Where in the entries below does "高仿Rolex勞力士" appear? Copy every line that has it.

Transcribed page contents
▶

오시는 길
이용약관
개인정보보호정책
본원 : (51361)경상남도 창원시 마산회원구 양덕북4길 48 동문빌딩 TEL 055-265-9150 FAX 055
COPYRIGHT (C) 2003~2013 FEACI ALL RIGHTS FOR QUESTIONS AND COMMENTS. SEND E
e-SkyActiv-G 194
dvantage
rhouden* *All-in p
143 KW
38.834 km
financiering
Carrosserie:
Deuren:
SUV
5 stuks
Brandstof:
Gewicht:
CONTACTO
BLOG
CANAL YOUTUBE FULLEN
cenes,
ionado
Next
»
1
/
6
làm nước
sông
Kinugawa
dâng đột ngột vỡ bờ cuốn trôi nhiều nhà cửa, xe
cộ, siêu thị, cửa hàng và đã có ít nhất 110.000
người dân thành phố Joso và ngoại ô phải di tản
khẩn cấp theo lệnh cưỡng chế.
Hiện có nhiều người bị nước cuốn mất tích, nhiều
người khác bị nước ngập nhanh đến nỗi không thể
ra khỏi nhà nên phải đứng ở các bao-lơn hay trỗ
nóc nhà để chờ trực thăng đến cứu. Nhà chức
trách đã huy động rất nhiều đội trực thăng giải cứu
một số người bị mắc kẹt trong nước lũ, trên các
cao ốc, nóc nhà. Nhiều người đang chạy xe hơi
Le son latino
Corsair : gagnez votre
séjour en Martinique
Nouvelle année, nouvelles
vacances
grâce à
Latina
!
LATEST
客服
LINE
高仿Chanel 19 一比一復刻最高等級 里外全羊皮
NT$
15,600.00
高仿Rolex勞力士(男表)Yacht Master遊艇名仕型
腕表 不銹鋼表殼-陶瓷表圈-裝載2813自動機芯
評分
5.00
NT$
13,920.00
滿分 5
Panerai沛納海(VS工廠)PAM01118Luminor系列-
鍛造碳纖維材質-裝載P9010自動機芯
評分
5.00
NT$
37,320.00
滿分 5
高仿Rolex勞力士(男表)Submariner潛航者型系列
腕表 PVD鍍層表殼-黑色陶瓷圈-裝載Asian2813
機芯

◀

- _Task result_
高仿Rolex勞力士(男表)Yacht Master遊艇名仕型
高仿Rolex勞力士(男表)Submariner潛航者型系列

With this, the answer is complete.